Wenn Kinder massiv den Unterricht stören, hat dies mitunter einen sehr erfreulichen Grund: überdurchschnittliche Intelligenz. Sie langweilen sich, beginnen zu stören oder bleiben sitzen, weil ihre Fähigkeiten nicht erkannt werden.

Wenn Kinder massiv den Unterricht stören, hat dies mitunter einen sehr erfreulichen Grund: überdurchschnittliche Intelligenz. Sie langweilen sich, beginnen zu stören oder bleiben sitzen, weil ihre Fähigkeiten nicht erkannt werden. Um diese Begabungspotenziale künftig nicht mehr zu verschleudern, sondern rechtzeitig festzustellen, hat die Senatsschulverwaltung zu diesem Schuljahr in Mitte eine zentrale Beratungsstelle eröffnet.
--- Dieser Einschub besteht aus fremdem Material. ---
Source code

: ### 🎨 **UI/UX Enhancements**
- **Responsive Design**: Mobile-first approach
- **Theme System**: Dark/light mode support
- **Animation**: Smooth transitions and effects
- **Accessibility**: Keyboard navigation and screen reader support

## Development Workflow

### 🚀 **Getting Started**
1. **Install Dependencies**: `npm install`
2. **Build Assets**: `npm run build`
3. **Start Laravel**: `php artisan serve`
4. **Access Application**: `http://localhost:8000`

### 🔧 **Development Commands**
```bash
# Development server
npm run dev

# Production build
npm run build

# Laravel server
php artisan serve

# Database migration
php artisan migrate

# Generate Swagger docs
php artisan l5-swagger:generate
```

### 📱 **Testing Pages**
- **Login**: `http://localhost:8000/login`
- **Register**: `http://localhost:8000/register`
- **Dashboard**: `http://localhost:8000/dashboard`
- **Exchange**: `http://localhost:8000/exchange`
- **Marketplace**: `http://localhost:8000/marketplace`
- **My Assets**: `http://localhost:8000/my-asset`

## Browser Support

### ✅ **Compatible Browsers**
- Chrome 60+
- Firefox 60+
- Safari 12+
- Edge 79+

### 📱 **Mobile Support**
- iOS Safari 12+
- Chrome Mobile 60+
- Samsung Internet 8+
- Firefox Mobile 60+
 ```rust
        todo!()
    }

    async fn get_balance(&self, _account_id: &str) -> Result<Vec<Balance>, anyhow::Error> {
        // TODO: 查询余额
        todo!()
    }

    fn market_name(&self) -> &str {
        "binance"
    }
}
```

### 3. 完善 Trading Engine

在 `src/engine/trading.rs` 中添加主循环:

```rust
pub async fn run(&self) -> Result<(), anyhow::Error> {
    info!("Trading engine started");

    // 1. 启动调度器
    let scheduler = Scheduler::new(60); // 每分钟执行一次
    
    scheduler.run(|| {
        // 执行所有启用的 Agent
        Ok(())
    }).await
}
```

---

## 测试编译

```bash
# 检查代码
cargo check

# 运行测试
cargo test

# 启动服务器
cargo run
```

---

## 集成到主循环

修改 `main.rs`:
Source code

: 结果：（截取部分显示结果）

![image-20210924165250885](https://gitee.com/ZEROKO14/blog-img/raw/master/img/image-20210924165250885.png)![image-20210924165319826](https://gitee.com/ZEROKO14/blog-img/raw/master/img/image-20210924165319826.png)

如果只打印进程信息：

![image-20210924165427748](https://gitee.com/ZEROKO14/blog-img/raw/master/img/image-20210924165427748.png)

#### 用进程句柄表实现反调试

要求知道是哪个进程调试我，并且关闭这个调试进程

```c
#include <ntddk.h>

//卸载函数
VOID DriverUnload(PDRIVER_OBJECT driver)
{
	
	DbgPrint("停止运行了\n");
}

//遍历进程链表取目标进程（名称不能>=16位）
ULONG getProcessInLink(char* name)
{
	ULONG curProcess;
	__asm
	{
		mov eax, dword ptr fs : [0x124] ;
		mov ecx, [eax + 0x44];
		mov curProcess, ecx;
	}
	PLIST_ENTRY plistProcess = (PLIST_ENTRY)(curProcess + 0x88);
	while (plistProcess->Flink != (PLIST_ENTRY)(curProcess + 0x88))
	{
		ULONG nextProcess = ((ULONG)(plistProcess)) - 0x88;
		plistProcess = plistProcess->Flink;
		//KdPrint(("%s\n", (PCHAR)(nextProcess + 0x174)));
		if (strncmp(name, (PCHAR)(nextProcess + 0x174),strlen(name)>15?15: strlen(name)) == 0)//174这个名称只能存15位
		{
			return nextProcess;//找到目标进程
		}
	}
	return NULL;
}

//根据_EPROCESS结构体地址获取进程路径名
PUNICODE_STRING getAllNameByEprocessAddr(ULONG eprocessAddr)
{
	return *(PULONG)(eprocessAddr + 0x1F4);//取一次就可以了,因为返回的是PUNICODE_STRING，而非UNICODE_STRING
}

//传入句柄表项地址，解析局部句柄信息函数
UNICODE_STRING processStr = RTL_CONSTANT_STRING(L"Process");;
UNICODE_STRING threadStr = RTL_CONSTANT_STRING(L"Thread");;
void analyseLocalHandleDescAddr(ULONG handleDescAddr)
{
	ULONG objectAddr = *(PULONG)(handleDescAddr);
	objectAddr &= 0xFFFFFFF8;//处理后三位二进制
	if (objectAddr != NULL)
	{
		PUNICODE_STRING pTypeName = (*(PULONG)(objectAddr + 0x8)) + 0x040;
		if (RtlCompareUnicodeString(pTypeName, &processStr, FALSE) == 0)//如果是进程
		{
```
Das Angebot war nach Meinung von Fachleuten überfällig. Immerhin gibt in Berlin rund 8000 hochbegabte Schüler, von denen etwa jeder Fünfte als "Problemkind" gilt, weil er mit der massiven Unterforderung nicht zurechtkommt. Oder weil Defizite wie Legasthenie oder Hyperaktivität die Diagnose der überdurchschnittlichen Intelligenz zusätzlich erschweren. Bisher wurden die betroffenen Familien meist alleingelassen. Bestenfalls erfuhren sie durch Zufall, dass es beim schulpsychologischen Dienst in Treptow eine kompetente - allerdings unter einfachsten Bedingungen arbeitende - Beratung gab. Die verantwortliche Psychologin, Claudia Laube, wurde jetzt von Schulsenator Klaus Böger (SPD) mit dem Aufbau des neuen "Berliner schulpsychologischen Zentrums für Begabungsförderung" betraut. Hier können die Familien kostenlos Beratung finden, unter Umständen wird ein Intelligenztest gemacht. Auch Gespräche mit den Kitas oder Schulen der betroffenen Kinder gehören zum Angebot. Am Ende stehen Vorschläge für die künftige Förderung des Kindes wie vorzeitiges Einschulen, Überspringen von Klassen oder der Besuch einzelner Fächer in oberen Klassenstufen.

Dies klingt zwar beruhigend, löst aber nur einen Bruchteil der Probleme. Erstens ist die neue Beratungsstelle personell und materiell zu dünn ausgestattet, so dass sie den täglich einlaufenden Anfragen kaum gerecht werden kann. Zweitens bleibt es dem Zufall überlassen, ob Eltern die Hochbegabung überhaupt erkennen, und drittens fehlen adäquate Förderangebote für die Fälle, in denen es mit bloßem Überspringen der Klassen nicht getan ist.

"Die Beratungsstelle ist ein schöner Anfang, aber löst das Problem nicht generell", bemängelt denn auch FU-Vizepräsident und Erziehungswissenschaftler Dieter Lenzen. Wenn man Hochbegabung feststelle sei "das Kind oft schon in den Brunnen gefallen". Damit dies nicht passiert, müsse schon bei der Einschulung differenzierter als bisher getestet werden. Dazu brauche man nicht nur Ärzte, sondern auch speziell ausgebildete Lehrer. Dieses Verfahren würde die Früherkennung von Lernbehinderungen erleichtern und auch diesen Kindern zur besseren Förderung verhelfen. Um den einzelnen Kindern generell gerechter zu werden, fordert Lenzen dringend kleinere Klassenverbände, ein verändertes Unterrichtsklima und Ganztagsschulen.

Damit sei es nicht getan, hält die Gesellschaft für das hochbegabte Kind dagegen. Sie fordert zusätzlich Spezialklassen, wie es sie bisher nur vereinzelt im Bundesgebiet gibt. Welchen Weg Berlin beschreitet, soll 2002 entschieden werden. Böger hat eigens eine Kommission eingesetzt, die ein Konzept zur Hochbegabtenförderung erarbeiten soll.